# [Requirement]
Go through the material and tally the lines containing the string "pixels". Give the total alone.

# [Listed records]
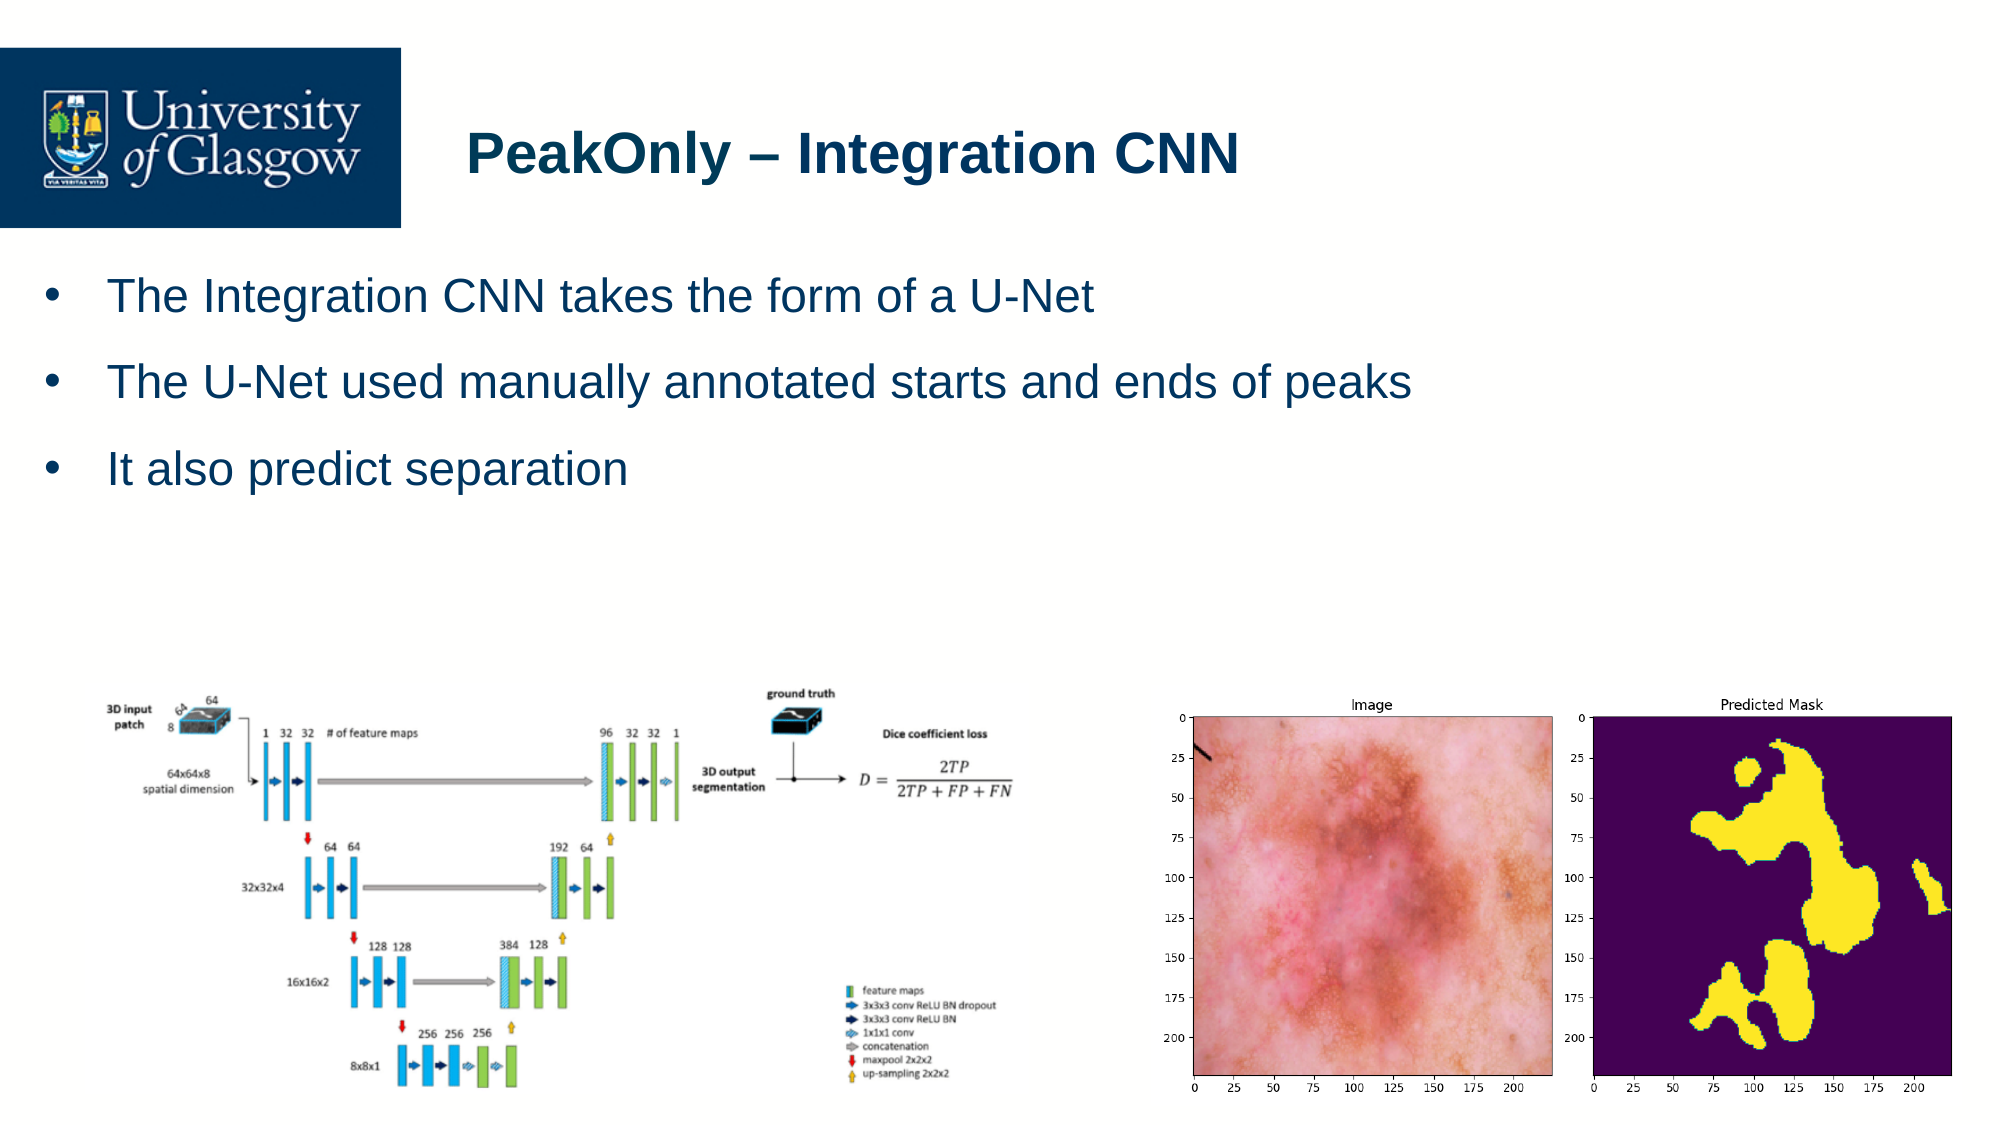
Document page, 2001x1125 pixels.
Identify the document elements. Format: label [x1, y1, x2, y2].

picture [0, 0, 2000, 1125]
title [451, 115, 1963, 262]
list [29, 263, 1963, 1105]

...

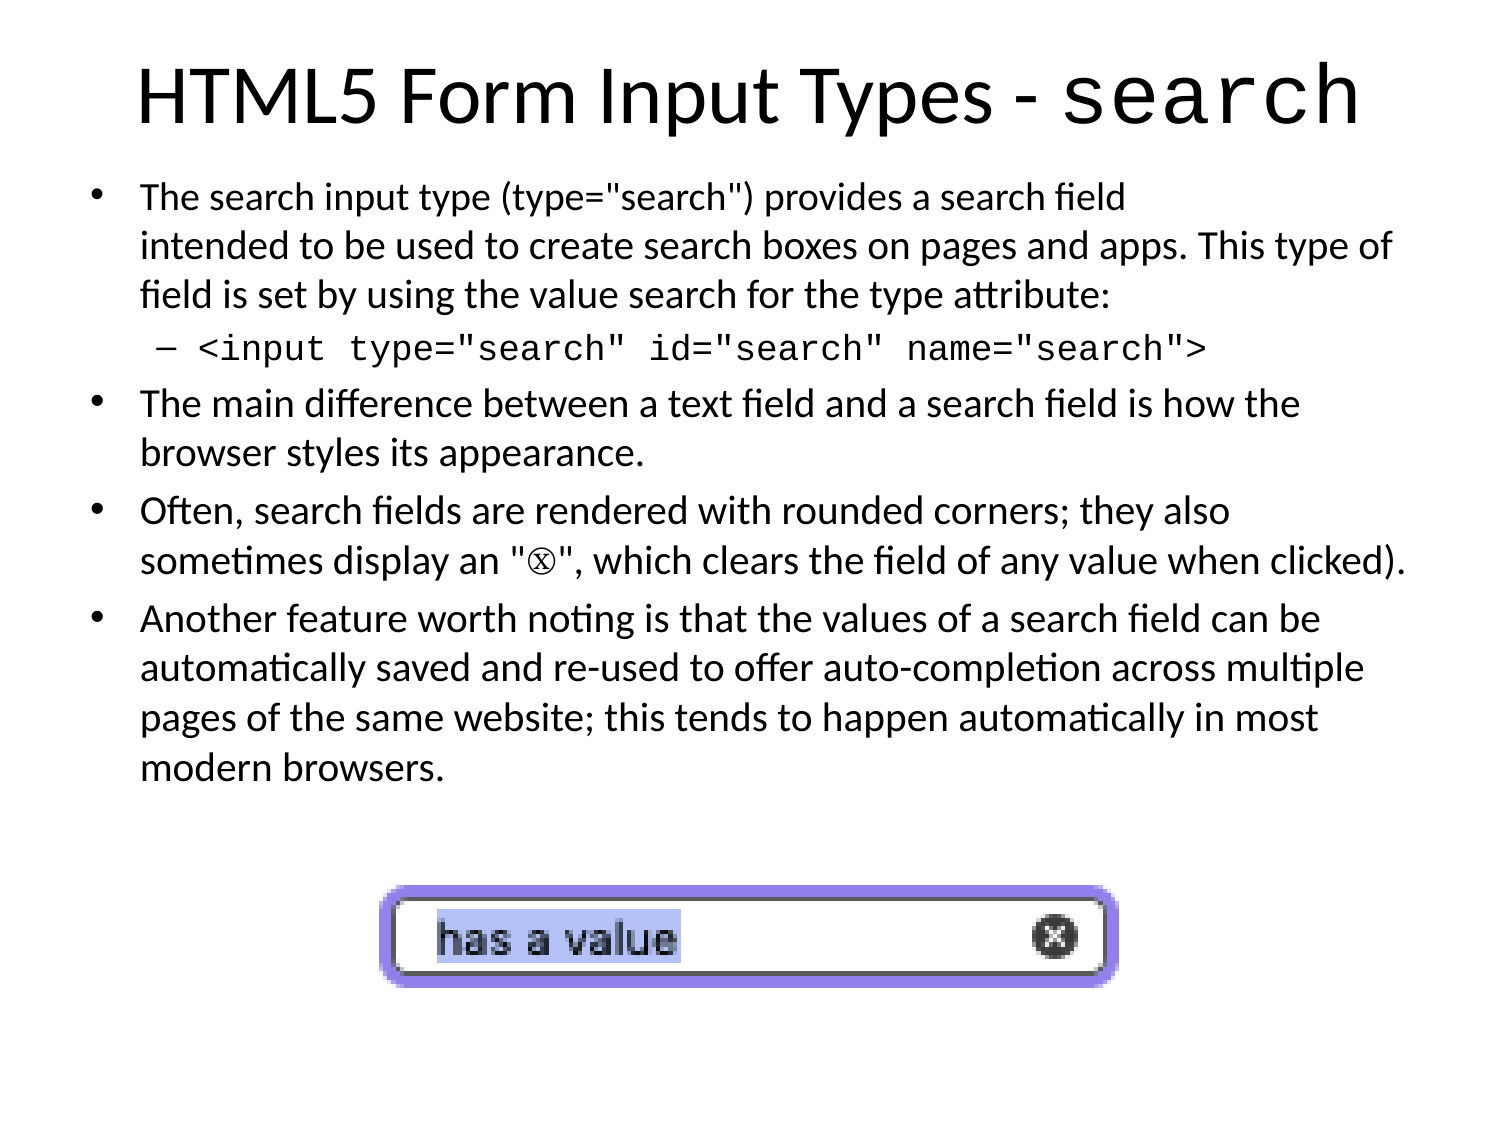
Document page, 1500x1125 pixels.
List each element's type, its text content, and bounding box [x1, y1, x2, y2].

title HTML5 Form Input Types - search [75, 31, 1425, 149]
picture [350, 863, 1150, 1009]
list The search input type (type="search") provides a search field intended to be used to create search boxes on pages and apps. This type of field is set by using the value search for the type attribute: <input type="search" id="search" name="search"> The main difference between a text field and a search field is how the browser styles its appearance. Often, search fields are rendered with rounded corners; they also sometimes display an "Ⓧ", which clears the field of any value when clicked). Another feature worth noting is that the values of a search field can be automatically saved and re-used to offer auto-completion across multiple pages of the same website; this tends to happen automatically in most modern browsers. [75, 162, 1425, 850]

# [Answer box]
2